Artículos
 
Sincerarse
9 de noviembre de 2016
(La Razón/México) La autocracia cubana no se mantiene exclusivamente por el control social, el éxodo y el temor de su cansado pueblo. Se oxigena con las mentiras que, pregonadas por sus diplomáticos y reproducidas por un sector de la academia latinoamericana, legitiman el despotismo. Aniquilando, de paso, el futuro de una opción de izquierda, democrática y socialmente justiciera, como salida deseable a la añeja Involución Cubana.
Armando Chaguaceda Noriega
@xarchano
 

(La Razón/México) Nada es tan escaso en política como la sinceridad. En democracia, los políticos prometen, seducen, juran… para luego olvidar, saquear y ningunear a públicos y electores. Pero al menos, como a los pañales sucios, los podemos cambiar cada cierto tiempo. Y, a veces, responden por sus desmanes. Cuando ello no sucede, como en Sonora, Chihuahua o Veracruz, el agravio nos recuerda que vivimos en una democracia anémica, rozando la anarquía y el caciquismo.

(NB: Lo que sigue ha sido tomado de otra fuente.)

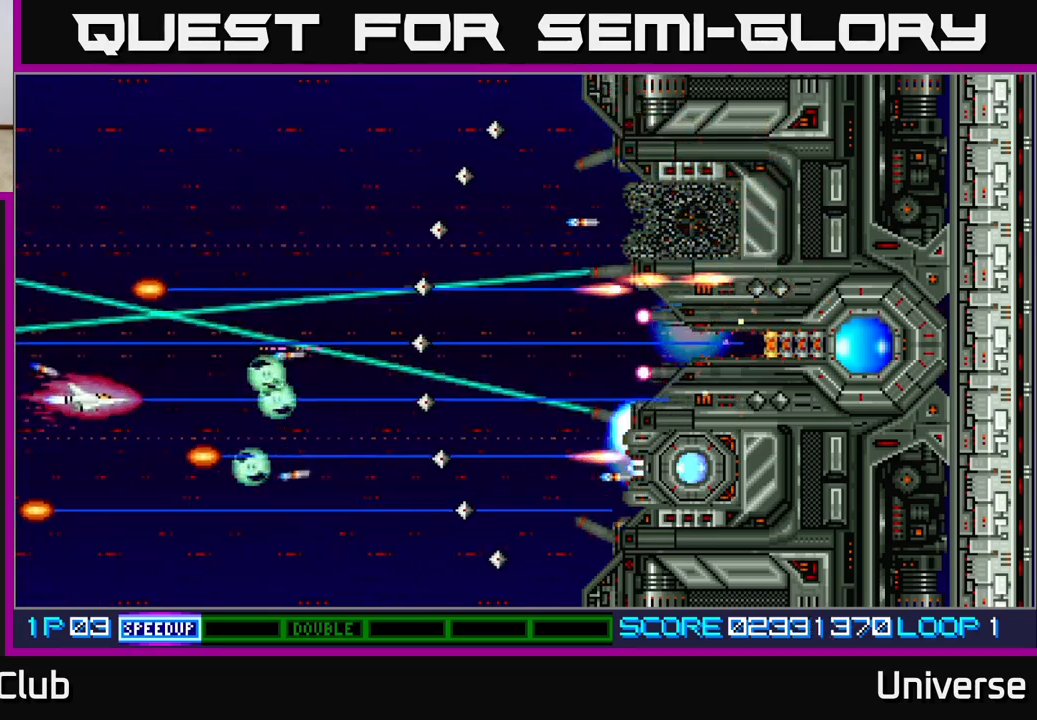
{"buttons": ["A", "DPAD_DOWN", "DPAD_RIGHT"], "left_stick": "center", "events": [[283, "DPAD_LEFT", "up"], [383, "DPAD_RIGHT", "down"]]}
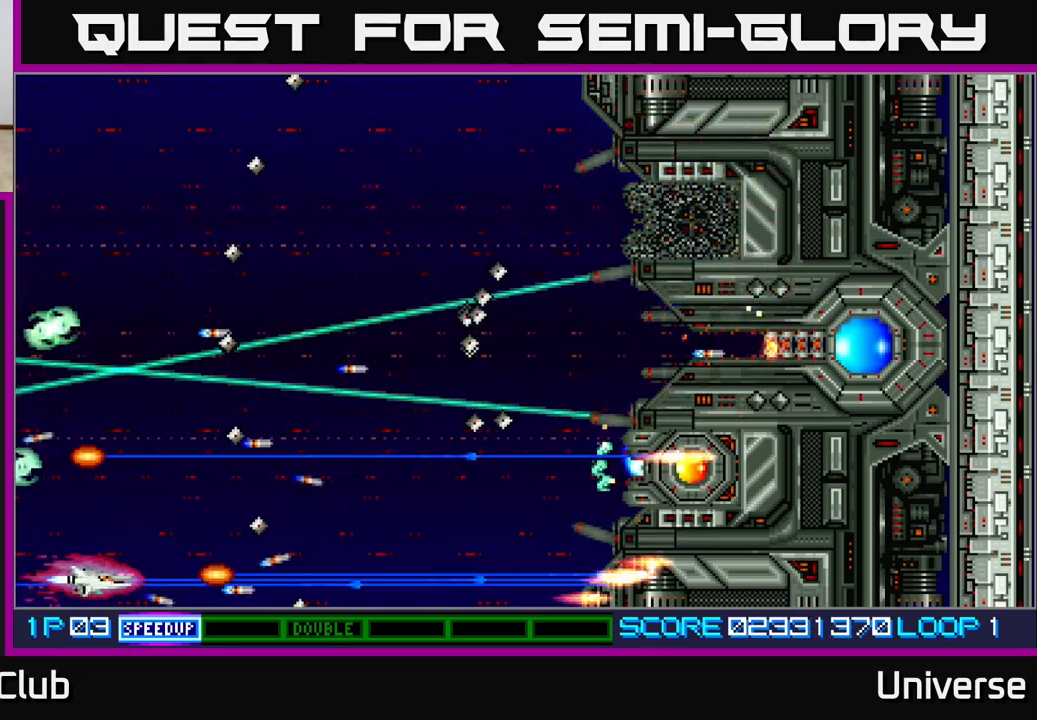
{"buttons": ["A", "DPAD_UP"], "left_stick": "center", "events": [[17, "DPAD_DOWN", "up"], [50, "DPAD_UP", "down"], [83, "DPAD_RIGHT", "up"], [167, "DPAD_RIGHT", "down"], [267, "DPAD_UP", "up"], [400, "DPAD_UP", "down"], [433, "DPAD_RIGHT", "up"]]}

En este país conocemos bien la distancia entre palabras y hechos. Por eso sabemos que cuando el canciller cubano Bruno Rodríguez dice hoy que las vapuleadas Damas de Blanco pueden manifestarse en paz por las calles habaneras, emula con aquel Luis Echeverría que eludía la responsabilidad estatal en la represión de estudiantes. Cuando los diplomáticos cubanos pregonan en Ginebra que su gobierno respeta los Derechos Humanos, emulan con los testaferros enmascaradores de la persecución de periodistas y activistas bajo el duartismo veracruzano. Cuando los bien vestidos, mejor alimentados y, notoriamente, blancos funcionarios de la élite isleña hablan de “nuestro pueblo”, guardan con éste la misma distancia que los pillos retratados en La Ley de Herodes y los alcaldes parranderos de nuestro presente. Cuando una propagandista de la Habana y una politóloga mexicana coinciden en llamar “democracia” a algo que no es otra cosa que un estalinismo tropicalizado, faltan conscientemente a la verdad. Todos, con dolo, cinismo y descaro, simplemente mienten.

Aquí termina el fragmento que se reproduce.